Excerpt section start
Groomers are a it hit and miss, some seem to really get the cockapoo look, others just snip away. On the upside, at least the fur will grow back.

I've got my clippers now ready to do my own grooming, just need to pluck up the courage


----------



## emmelg (Mar 4, 2012)

DONNA said:


> Buddy went to the groomers today and he still has some matts on his legs grrrr! And she cut his face which i do myself so didnt want it doing (its rather short round his eyes which i dont like) suppose like hairdressers groomers have off days.


I'm really dreading taking Bailey to have his first cut (dont think it will be for a couple of months yet as he's still only 4 months old) he does have quite a lenghthly coat already and i'm dreading the matts 

Would you not try and cut him yourself, i think i'l try after his puppy fur has been cut away atleast once anyway

Im sure he still looks adorable, i love his colouring, do you have any recent pics...


----------



## colpa110 (Jul 5, 2011)

Home grooming is the way to go....even if it is not perfect you will at least end up with the look YOU want. There are so many groomer horror stories on here I've always been to frightened to take Betty to one!!!


----------



## JoJo (Mar 2, 2011)

colpa110 said:


> Home grooming is the way to go....even if it is not perfect you will at least end up with the look YOU want. There are so many groomer horror stories on here I've always been to frightened to take Betty to one!!!


Not perfect .. I can do that look lol ... 

Seriously I have always cut my cockapoos coats, not great at it, but it is the scruffy look I like. I would be so upset when paying approx £35 for a cut I didn't like .. its bad enough when mine or the kids hair is cut and I don't like it .. can't cope with it for my poos aswell ... warning don't let me cut the kids hair, the scruffy look wont suit them ...


----------



## DONNA (Jan 7, 2011)

Do you have all the gear Jo jo? Buddy just wont sit still for me it takes me ages just to brush him when i cut his face i just do a bit a day.


----------
Excerpt section end
Data section section start
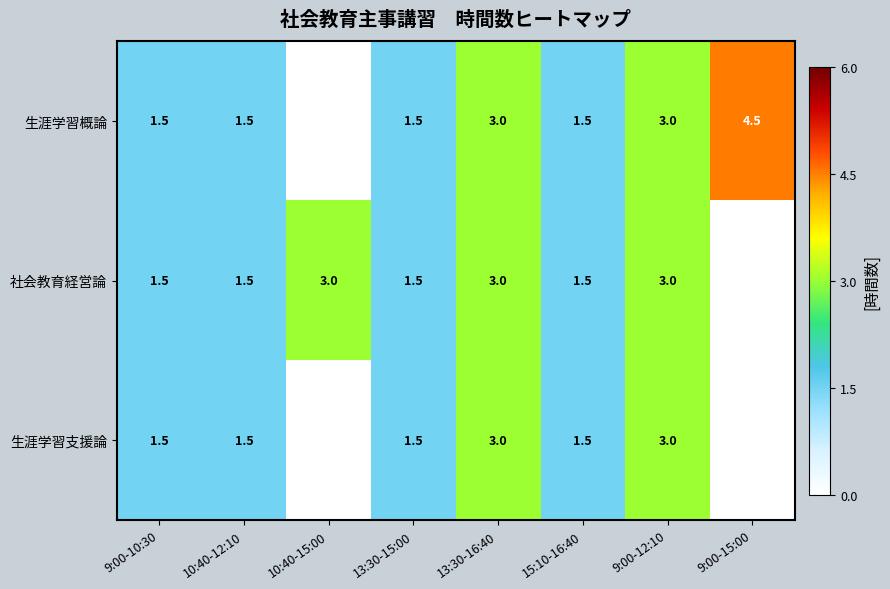

Is it true that 社会教育経営論 equals 4.1 at 10:40-15:00?

False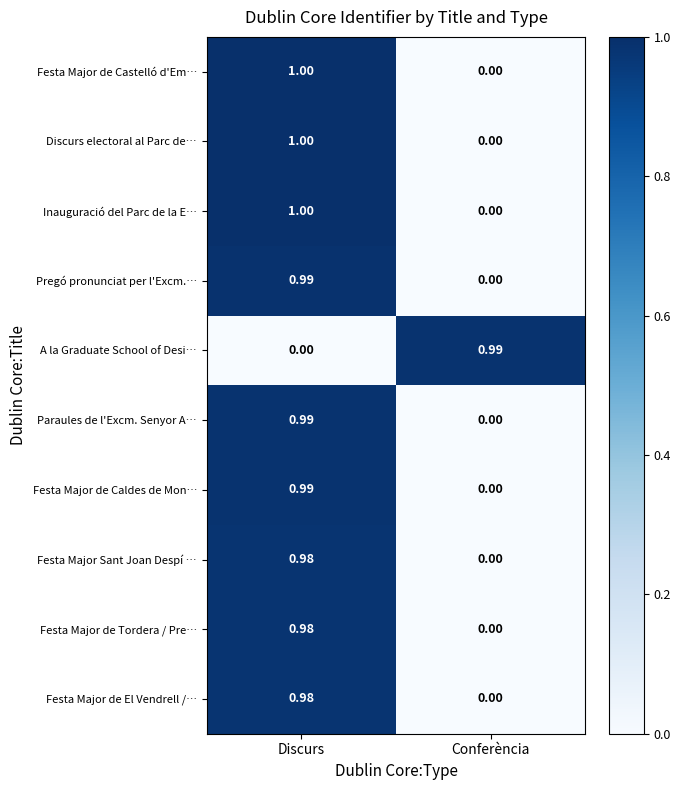

At which category is the sum across all series the highest?

Discurs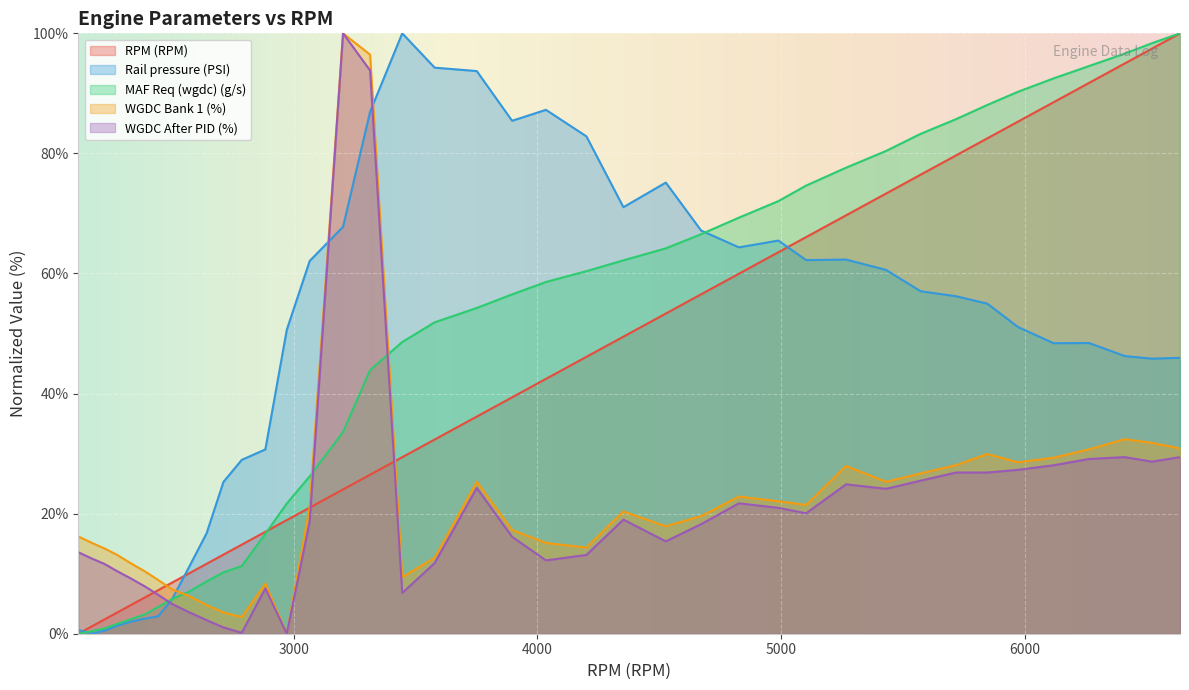

How many intersections are there between Rail pressure (PSI) and WGDC After PID (%)?

3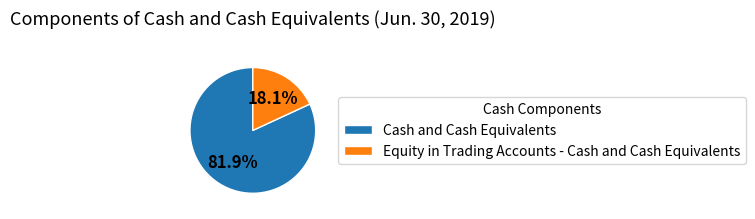

True or false: Cash and Cash Equivalents accounts for 82% of the total.

True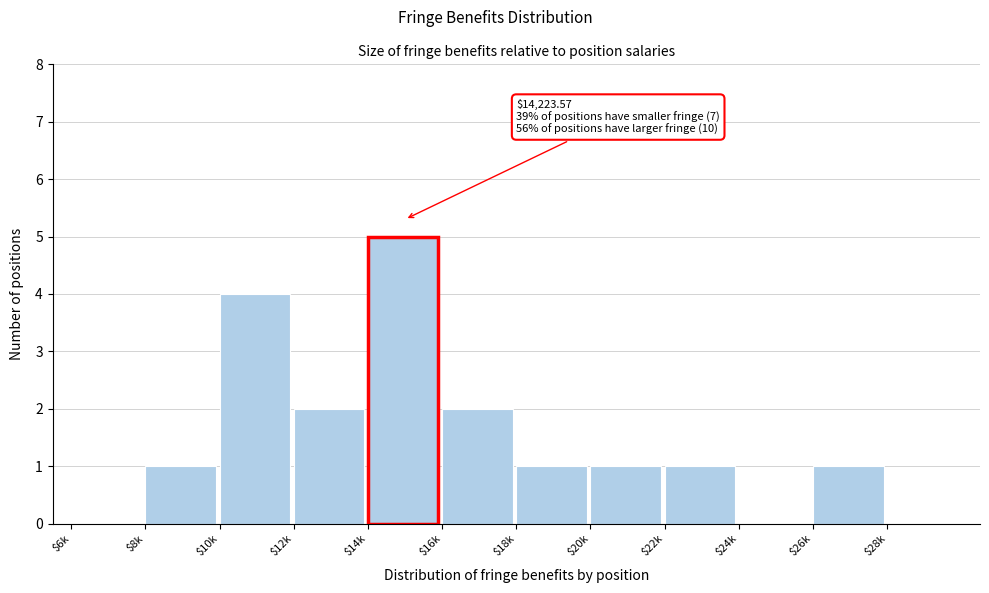

What is the sum of all values?

18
Data section section end
▸ Tasks to carry out:
1. Answer these about the dog grooming thread:
(a) How old is Bailey?
(b) Roughly what does JoJo say a cut costs?
(c) How does DONNA handle cutting Buddy's face?
2. Set down the part of the dog grooming thread starting at "## colpa110 (Jul" and ending at "(Mar 2, 2011)", word for word.

▸ Per-task answers:
1.
(a) 4 months old
(b) About £35
(c) She does a bit a day.

2.
## colpa110 (Jul 5, 2011)

Home grooming is the way to go....even if it is not perfect you will at least end up with the look YOU want. There are so many groomer horror stories on here I've always been to frightened to take Betty to one!!!


----------



## JoJo (Mar 2, 2011)